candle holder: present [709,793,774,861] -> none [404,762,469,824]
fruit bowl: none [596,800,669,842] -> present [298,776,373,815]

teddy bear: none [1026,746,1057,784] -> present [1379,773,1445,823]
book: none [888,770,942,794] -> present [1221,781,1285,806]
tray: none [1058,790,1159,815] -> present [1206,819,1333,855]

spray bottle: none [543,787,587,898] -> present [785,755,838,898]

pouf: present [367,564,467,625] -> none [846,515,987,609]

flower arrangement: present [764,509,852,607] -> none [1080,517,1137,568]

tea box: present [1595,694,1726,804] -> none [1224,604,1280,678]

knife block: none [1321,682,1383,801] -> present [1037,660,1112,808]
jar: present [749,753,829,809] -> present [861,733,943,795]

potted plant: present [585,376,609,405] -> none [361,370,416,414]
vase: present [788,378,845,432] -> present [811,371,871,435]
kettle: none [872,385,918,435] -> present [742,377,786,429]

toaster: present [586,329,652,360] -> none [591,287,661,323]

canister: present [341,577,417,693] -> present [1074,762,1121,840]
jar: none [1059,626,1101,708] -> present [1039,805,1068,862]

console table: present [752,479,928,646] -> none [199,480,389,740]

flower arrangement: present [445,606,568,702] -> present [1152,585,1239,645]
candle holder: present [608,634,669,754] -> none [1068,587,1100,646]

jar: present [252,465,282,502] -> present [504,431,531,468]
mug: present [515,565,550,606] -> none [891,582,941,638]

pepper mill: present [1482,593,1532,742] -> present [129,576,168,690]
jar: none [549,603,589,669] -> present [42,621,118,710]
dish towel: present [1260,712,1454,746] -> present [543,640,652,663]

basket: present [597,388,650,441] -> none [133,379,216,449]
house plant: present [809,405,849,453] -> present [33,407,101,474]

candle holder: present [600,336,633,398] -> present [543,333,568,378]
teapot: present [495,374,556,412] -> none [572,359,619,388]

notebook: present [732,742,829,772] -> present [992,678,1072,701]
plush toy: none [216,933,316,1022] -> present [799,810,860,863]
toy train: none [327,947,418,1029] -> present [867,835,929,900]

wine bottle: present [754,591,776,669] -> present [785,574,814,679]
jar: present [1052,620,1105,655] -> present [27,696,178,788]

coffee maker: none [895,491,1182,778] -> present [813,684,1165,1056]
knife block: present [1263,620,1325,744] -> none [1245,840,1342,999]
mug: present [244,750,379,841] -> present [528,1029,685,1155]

Your objective: What you give back must be the stretch above, starting at the line with "teddy bear: none" and ending at the line with "pouf: present [367,564,467,625]", copied exactly.

Written answer:
teddy bear: none [1026,746,1057,784] -> present [1379,773,1445,823]
book: none [888,770,942,794] -> present [1221,781,1285,806]
tray: none [1058,790,1159,815] -> present [1206,819,1333,855]

spray bottle: none [543,787,587,898] -> present [785,755,838,898]

pouf: present [367,564,467,625] -> none [846,515,987,609]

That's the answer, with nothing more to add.